Trail of a Heart 20 – On with the Dream

 In Autobiography

My part of the deal with Bob was that I would become a teacher. It was my lifelong dream, which Bob shared for his own reasons. Bob felt it was a small sacrifice now for us to work hard to get me through school, so that I could get in a job in which I didn’t work summers. Once Monicqua was in school, I would be able to be with her anytime she wasn’t in school. Bob considered my working as a teacher like an insurance policy for the family.

My only “little rebellion” was that I was determined to become an English teacher, not a PE teacher as Bob wanted me to be. He knew that teaching English would require me to spend a good deal of my home time grading papers and making lesson plans. He was right, of course, but I had my path mapped out from an early age.

I was grateful that he was willing to support my educational journey, which was a big deal in those days. It was not a foregone conclusion that married women would be given the opportunity for higher education. We had just come from a time when many women did not even finish high school, opting instead for early marriage.

Wait a minute. I am also one of that group! I have been told it is very unusual for a high school “dropout” to become a high school teacher. Perhaps. I know I never let my circumstances blur my vision for what my future would unfold.

Those years in college, Bob and I saw less and less of each other; the nights I wasn’t in class, he was. This lasted for some time until he graduated and found a hairdressing position, quitting his clerk job and working days. I was still a day secretary and night student and whenever parent and wife. When I got discouraged, I would sit down and make charts of the classes I had taken and those still remaining. Even though I longed for the time I could quit work and attend the main campus in Boulder, I knew that I had to work until I had one year, three semesters, of classes remaining.

After about two years of college, still in night classes, I declared a major. That was when CU realized I was seeking a degree. I had to submit records of high school and take placement tests. When they discovered I didn’t have a high school diploma, they said I needed to get a General Equivalency Diploma to be able to seek a degree. Fortunately, Bob’s Uncle Harold was a former professor from the University of Kansas and agreed to tutor me. At that time I was required to take the exam in the state in which I attended high school. New Mexico graciously accepted Uncle Harold’s credentials and allowed him to administer the exam to me in Denver.

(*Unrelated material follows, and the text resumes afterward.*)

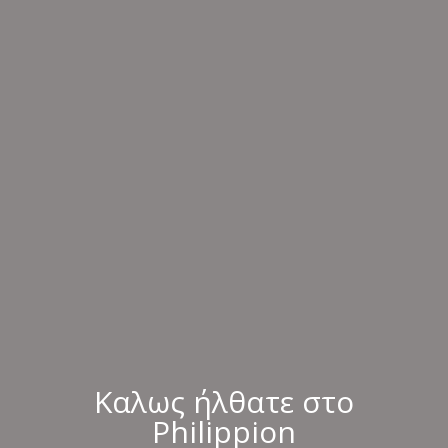
Καλως ήλθατε στο
Philippion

After four years of attending college year round in the evenings, I was within a three-semester year of getting my degree and finally began to attend the university full time to finish up. Those three semesters were carefully planned, each one carrying an overload of classes. If all went well, by June of 1967 I would have my BA in English and Speech, plus having a teaching credential.

I quit my job and began driving to Boulder at the beginning of the summer of 1966. It was not a desirable commute when there were winter snow conditions, but it felt good to be able to just focus on school and family. At least we were no longer renting in the southern part of Denver, but had bought a house in the northernmost suburb, Northglenn. Boulder is north and west of Denver so the distance was shorter than it would have been if we had still lived in Littleton.

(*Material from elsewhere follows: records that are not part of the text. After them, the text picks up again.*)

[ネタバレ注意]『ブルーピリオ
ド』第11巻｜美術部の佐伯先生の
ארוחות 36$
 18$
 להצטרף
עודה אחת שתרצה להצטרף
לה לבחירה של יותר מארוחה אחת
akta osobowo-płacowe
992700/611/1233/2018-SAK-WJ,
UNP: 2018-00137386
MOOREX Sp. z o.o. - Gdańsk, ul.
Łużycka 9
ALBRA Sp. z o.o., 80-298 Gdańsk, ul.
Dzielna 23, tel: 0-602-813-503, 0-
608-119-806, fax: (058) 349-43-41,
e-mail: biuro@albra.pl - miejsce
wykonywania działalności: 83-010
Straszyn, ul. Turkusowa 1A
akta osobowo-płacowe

The car we got for me to drive was a DKW, which stood for Des Kleine Wunder, which translated was “The Little Wonder.” It was a little wonder, if it ever started! Most days I would have to look for parking on a hill in Boulder, which meant it was kind of far from the campus. My daily routine after classes was to push the car, getting a roll going, then jumping in and popping the clutch to get it started. It was always stressful to get it moving enough for it to start. If it didn’t start, I would be at the bottom of a hill, stuck.

The unusual way this car was built, however, was critical to this push-start process. The doors were hung backwards, so I could push the car hanging onto the steering wheel to make sure I could get back in the car in time to start it up. Needless to say, the leather strap installed to make sure the door didn’t go all the way back had long since been snapped. Going through all of this on a daily basis by myself was tougher with the abundant snows of winter. It was so hard to get traction in the snow and ice.

I am not remembering at what point we decided we had to get rid of that car, but I was one happy person when we purchased the turquoise Chevy Mazda. At that time it wasn’t really a sports car. It was roomy and, most importantly, reliable. No more push starts for this student.

That June of 1967 there couldn’t have been a graduate of CU any more relieved than I. My mother and her new husband, George, and my sister Carol and a friend of hers all came from Hobbs to celebrate this achievement. Monicqua was enchanted by Carol and her friend, Barbara, who collaborated to make her pancakes in the shapes of animals. She had fun trying to guess what each was. It was a great time of jubilation. Mine was the only degree in our family at that time.

By then I had already been offered a teaching position at a high school in Santa Maria, California, so there was no time to rest on my laurels as we were busy about the business of selling our house and packing up our belongings. There would be two of us starting school that fall. I would be teaching, and Monicqua, then five, would begin kindergarten. We all saw this as the beginning of a wonderful new chapter in our lives.